Menurut riwayat, Khalifah al Sayyid Muhammad al Samman di Indonesia pada masa itu, hanya empat orang, yaitu Syekh Muh. Arsyad al Banjari, Syekh Abd. Shomad al Palembani (Palembang), Syekh Abd. Wahab Bugis dan Syekh Abd. Rahman Mesri (Betawi). Mereka berempat dikenal dengan “Empat Serangkai dari Tanah Jawi” yang sama-sama menuntut ilmu di al Haramain al Syarifain.

Setelah lebih kurang 35 tahun menuntut ilmu, timbullah kerinduan akan kampung halaman. Terbayang di pelupuk mata indahnya tepian mandi yang diarak barisan pepohonan aren yang menjulang. Terngiang kicauan burung pipit di pematang dan desiran angin membelai hijaunya rumput. Terkenang akan kesabaran dan ketegaran sang istri yang setia menanti tanpa tahu sampai kapan penentiannya akan berakhir. Pada Bulan Ramadhan 1186 H bertepatan 1772 M, sampailah Muh. Arsyad di kampung halamannya Martapura pusat Kerajaan Banjar pada masa itu.

Sultan Tamjidillah (Raja Banjar) menyambut kedatangan beliau dengan upacara adat kebesaran. Segenap rakyatpun mengelu-elukannya sebagai seorang ulama “Matahari Agama” yang cahayanya diharapkan menyinari seluruh Kerajaan Banjar. Aktivitas beliau sepulangnya dari Tanah Suci dicurahkan untuk menyebarluaskan ilmu pengetahuan yang diperolehnya. Baik kepada keluarga, kerabat ataupun masyarakat pada umumnya. Bahkan, sultanpun termasuk salah seorang muridnya sehingga jadilah dia raja yang ‘alim lagi wara’.

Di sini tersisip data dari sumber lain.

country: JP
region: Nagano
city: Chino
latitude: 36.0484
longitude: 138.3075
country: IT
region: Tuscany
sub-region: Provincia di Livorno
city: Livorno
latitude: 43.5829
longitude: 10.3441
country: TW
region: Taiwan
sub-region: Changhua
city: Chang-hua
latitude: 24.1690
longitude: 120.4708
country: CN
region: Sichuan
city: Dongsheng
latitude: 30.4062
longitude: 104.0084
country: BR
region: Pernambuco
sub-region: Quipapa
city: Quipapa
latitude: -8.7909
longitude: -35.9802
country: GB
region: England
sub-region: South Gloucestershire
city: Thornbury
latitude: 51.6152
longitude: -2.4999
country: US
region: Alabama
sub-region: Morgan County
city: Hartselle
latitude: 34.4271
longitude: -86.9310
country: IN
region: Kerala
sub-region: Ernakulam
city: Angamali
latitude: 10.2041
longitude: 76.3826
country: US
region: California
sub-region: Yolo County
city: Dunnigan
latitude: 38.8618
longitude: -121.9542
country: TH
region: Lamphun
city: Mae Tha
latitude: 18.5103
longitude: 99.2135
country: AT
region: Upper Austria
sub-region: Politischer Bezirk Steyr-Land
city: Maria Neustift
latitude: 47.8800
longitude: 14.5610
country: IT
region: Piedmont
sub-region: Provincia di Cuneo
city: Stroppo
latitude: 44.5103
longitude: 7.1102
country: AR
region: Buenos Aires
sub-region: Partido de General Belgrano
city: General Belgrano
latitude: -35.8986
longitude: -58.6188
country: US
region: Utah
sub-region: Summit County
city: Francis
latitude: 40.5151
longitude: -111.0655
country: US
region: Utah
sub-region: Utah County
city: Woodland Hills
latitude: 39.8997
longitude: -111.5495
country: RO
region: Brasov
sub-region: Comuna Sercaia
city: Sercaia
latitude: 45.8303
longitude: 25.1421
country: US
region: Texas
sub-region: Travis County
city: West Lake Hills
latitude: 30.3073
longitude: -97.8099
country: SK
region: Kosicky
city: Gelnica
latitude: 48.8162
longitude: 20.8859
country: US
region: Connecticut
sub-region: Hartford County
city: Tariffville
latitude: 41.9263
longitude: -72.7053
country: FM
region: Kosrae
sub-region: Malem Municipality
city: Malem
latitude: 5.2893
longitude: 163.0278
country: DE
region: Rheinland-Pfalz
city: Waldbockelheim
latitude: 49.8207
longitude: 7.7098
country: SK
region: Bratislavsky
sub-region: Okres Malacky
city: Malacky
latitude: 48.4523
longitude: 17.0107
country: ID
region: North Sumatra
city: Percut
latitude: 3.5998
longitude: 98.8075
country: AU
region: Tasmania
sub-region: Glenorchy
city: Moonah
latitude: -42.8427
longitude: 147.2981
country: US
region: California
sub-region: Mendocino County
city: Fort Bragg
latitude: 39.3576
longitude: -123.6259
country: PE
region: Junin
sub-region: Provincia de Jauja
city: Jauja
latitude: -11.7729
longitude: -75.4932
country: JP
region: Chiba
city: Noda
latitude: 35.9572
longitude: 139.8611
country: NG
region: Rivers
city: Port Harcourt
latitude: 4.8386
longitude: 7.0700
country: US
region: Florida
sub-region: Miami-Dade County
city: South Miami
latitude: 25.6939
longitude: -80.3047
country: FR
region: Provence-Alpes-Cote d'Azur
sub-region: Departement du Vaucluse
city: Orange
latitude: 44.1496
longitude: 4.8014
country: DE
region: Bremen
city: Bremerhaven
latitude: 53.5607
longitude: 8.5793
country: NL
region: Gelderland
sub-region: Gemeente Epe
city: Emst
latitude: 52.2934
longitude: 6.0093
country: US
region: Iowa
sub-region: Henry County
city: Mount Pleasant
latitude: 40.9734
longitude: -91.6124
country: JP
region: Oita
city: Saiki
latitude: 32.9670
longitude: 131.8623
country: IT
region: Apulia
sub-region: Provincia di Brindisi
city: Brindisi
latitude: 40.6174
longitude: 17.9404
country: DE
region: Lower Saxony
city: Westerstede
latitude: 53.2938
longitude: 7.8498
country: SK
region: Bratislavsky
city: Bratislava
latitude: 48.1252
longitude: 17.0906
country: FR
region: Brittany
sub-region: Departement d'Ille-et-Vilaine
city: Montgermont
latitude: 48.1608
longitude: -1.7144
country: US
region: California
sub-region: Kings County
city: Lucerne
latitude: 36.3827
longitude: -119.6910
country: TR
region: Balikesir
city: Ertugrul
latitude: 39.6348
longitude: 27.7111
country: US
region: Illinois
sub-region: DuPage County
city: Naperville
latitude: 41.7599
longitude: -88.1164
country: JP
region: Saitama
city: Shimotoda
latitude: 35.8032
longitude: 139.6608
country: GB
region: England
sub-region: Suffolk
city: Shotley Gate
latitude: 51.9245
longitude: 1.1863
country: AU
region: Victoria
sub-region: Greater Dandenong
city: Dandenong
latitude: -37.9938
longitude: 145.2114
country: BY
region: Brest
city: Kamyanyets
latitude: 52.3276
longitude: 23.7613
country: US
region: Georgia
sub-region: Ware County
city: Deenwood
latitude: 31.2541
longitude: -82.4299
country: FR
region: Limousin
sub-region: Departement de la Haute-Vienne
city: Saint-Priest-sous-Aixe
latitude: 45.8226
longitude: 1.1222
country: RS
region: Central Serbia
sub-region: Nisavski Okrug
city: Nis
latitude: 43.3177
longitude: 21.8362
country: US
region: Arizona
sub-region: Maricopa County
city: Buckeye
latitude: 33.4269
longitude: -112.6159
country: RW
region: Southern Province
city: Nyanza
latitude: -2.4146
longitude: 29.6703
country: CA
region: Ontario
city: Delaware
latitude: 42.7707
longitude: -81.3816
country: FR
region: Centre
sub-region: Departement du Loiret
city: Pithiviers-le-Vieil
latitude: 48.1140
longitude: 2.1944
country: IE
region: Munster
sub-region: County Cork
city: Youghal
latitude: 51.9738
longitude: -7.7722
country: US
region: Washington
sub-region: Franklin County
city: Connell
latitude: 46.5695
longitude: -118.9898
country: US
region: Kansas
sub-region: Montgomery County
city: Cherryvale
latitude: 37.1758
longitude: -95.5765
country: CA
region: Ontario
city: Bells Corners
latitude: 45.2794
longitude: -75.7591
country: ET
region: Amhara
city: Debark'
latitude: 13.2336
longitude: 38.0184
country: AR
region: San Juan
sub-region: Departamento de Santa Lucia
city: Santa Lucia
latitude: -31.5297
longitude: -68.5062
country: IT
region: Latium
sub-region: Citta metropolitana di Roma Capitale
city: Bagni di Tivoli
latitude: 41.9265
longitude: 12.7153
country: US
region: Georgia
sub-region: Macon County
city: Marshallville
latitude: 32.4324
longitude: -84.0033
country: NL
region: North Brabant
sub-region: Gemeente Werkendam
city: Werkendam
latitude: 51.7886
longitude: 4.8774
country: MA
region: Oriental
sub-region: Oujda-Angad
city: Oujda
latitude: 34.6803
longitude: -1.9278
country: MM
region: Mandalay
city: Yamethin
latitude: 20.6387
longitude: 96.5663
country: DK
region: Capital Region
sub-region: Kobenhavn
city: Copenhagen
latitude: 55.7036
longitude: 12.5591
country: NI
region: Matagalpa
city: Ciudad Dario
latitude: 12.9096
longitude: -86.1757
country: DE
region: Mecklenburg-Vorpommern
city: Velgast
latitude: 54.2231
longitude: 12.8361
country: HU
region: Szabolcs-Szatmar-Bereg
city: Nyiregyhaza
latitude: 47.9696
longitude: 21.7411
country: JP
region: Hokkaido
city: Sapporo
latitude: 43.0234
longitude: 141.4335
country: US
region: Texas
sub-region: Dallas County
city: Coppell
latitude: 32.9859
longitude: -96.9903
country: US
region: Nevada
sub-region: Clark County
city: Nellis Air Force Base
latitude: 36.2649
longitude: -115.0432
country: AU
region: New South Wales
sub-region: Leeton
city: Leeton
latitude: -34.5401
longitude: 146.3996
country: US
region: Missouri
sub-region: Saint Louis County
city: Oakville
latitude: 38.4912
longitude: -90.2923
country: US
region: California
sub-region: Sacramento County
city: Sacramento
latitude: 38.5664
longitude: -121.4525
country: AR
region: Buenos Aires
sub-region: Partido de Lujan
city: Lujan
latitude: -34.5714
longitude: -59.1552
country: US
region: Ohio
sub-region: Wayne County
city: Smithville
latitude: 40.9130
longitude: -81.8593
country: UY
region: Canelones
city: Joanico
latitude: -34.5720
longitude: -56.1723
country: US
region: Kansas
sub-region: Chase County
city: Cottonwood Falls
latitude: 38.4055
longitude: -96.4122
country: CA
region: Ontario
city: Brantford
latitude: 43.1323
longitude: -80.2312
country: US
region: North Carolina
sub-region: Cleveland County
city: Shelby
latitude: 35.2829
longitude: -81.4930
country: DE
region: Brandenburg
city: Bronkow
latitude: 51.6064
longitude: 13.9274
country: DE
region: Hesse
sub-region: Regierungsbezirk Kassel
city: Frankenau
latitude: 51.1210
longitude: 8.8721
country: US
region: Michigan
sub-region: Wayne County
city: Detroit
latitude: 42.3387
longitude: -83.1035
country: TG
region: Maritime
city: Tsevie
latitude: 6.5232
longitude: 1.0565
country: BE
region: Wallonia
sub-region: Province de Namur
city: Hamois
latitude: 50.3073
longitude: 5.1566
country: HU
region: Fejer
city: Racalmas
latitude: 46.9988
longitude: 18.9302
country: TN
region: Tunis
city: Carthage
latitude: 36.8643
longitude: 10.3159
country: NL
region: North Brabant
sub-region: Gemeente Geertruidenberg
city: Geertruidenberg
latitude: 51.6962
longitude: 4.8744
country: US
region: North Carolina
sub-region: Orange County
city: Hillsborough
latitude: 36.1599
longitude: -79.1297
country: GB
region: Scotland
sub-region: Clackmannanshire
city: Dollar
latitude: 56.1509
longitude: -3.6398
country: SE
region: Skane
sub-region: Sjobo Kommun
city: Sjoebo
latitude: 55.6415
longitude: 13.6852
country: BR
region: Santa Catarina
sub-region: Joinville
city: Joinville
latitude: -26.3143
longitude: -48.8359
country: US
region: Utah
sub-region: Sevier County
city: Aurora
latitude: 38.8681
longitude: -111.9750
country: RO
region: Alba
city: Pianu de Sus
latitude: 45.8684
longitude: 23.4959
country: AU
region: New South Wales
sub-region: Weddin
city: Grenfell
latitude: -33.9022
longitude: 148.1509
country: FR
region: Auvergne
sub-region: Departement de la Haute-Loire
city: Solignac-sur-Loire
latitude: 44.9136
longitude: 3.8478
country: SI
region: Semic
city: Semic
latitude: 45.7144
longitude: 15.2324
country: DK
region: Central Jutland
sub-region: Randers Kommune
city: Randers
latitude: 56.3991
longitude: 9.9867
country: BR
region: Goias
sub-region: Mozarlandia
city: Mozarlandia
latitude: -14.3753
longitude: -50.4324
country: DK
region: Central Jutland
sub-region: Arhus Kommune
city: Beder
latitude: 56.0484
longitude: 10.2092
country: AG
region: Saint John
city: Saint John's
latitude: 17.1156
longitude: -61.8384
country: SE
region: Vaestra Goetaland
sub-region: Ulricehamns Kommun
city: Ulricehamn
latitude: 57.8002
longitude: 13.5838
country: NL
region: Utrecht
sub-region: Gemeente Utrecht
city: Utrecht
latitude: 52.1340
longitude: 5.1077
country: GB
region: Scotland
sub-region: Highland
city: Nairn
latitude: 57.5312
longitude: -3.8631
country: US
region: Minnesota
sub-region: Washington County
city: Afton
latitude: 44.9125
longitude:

Dalam menyampaikan ilmunya Syekh Muh. Arsyad mempunyai beberapa metode, di mana antara satu dengan yang lain saling menunjang. Adapun metode-metode tersebut, yaitu:

Bil-hal
Keteladanan yang baik (uswatun hasanah)yang direfleksikan dalam tingkah-laku, gerak-gerik dan tutur-kata sehari-hari dan disaksikan secara langsung oleh murid-murid beliau.

Bil-lisan
Dengan mengadakan pengajaran dan pengajian yang bisa diikuti siapa saja, baik keluarga, kerabat, sahabat dan handai taulan.

Bil-kitabah
Menggunakan bakat yang beliau miliki di bidang tulis-menulis, sehingga lahirlah lewat ketajaman penanya kitab-kitab yang menjadi pegangan umat. Buah tangannya yang paling monumental adalah kitab Sabilal Muhtadin Littafaqquh Fiddin, yang kemasyhurannya sampai ke Malaysia, Brunei dan Pattani (Thailand selatan).

Setelah ± 40 tahun mengembangkan dan menyiarkan Islam di wilayah Kerajaan Banjar, akhirnya pada hari selasa, 6 Syawwal 1227 H (1812 M) Allah SWT memanggil Syekh Muh. Arsyad ke hadirat-Nya. Usia beliau 105 tahun dan dimakamkan di desa Kalampayan, sehingga beliau juga dikenal dengan sebutan Datuk Kalampayan.